### [Passage]
Thank you for updating the patch! I have some comments on v12 patch:

---
+ if (ondisk.builder.committed.xcnt > 0)
+ {
+ Datum *arrayelems;
+ int narrayelems = 0;
+
+ arrayelems = (Datum *)
palloc(ondisk.builder.committed.xcnt * sizeof(Datum));
+
+ for (; narrayelems < ondisk.builder.committed.xcnt;
narrayelems++)
+ arrayelems[narrayelems] =
Int64GetDatum((int64) ondisk.builder.committed.xip[narrayelems]);
+
+ values[i++] =
PointerGetDatum(construct_array_builtin(arrayelems, narrayelems,
INT8OID));
+ }

Since committed_xip and catchange_xip are xid[], we should use
TransactionIdGetDatum() and XIDOID instead.

I think that it would be cleaner if we pass
ondisk.builder.committed.xcnt instead of construct_array_builtin to
construct_array_buildin(). That is, we can rewrite it as follows:

for (int j = 0; j < ondisk.builder.committed.xcnt; j++)
arrayelems[j] = TransactionIdGetDatum(ondisk.builder.committed.xip[j]);

values[i++] = PointerGetDatum(construct_array_builtin(arrayelems,
ondisk.builder.committed.xcnt, XIDOID));

---
+# Test the pg_logicalinspect functions: that needs some permutation to
+# ensure that we are creating multiple logical snapshots and that one of them
+# contains ongoing catalogs changes.

If we use prepared transactions modifying catalog changes, can we
write the normal (i.e. not isolation check) tests? It would be easier
to write and add tests.

---
+# Generated subdirectories
+/log/
+/results/
+/tmp_check/

If we need to use the isolation tests (see above comment), we need to
add both output_iso and tmp_check_iso as well.

---
+ tuple = heap_form_tuple(tupdesc, values, nulls);
+
+ MemoryContextReset(context);
+
+ PG_RETURN_DATUM(HeapTupleGetDatum(tuple));

I think we don't necessarily need to reset the memory context here.
Rather, I think we can just pass CurrentMemoryContext to
ValidateAndRestoreSnapshotFile() instead of passing the separate new
memory context.

---
+ fd = OpenTransientFile(path, O_RDONLY | PG_BINARY);
+
+ if (fd < 0)

### [The data]
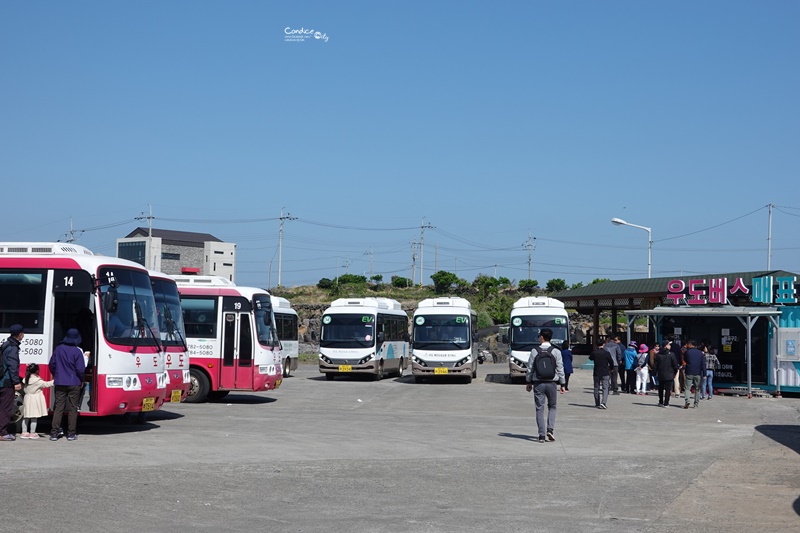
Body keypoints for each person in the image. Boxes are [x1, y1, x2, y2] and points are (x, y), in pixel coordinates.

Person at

### [Parts of the exercise]
(1) Reproduce word for word the stretch of the patch review from "Thank you for" through "arrayelems = (Datum *)".
(2) Resume the patch review from the point where it stops.
The material plays no part in this work.

### [Response list]
(1)
Thank you for updating the patch! I have some comments on v12 patch:

---
+ if (ondisk.builder.committed.xcnt > 0)
+ {
+ Datum *arrayelems;
+ int narrayelems = 0;
+
+ arrayelems = (Datum *)

(2)
+ ereport(ERROR,
+ (errcode_for_file_access(),
+ errmsg("could not open file \"%s\":
%m", path)));
+
+ context = AllocSetContextCreate(CurrentMemoryContext,
+
"logicalsnapshot inspect context",
+
ALLOCSET_DEFAULT_SIZES);
+
+ /* Validate and restore the snapshot to 'ondisk' */
+ ValidateAndRestoreSnapshotFile(&ondisk, path, fd, context);

It's a bit odd to me that this function opens a snapshot file and
passes both the file descriptor and file path. The file path is used
mostly only for error reporting in ValidateAndRestoreSnapshotFile(). I
guess it would be cleaner if we pass the file path to
ValidateAndRestoreSnapshotFile() which opens and validates the
snapshot file. Since SnapBuildRestore() wants to get false if the
specified file doesn't exist, we can also add missing_ok argument to
ValidateAndRestoreSnapshotFile(). That is, the function will be like:

void
ValidateAndRestoreSnapshotFile(SnapBuildOnDisk *ondisk, const char
*path, MemoryContext context, bool missing_ok)
{
:
fd = OpenTransientFile(path, O_RDONLY | PG_BINARY);

if (fd < 0)
{
if (missing_ok && errno == ENOENT)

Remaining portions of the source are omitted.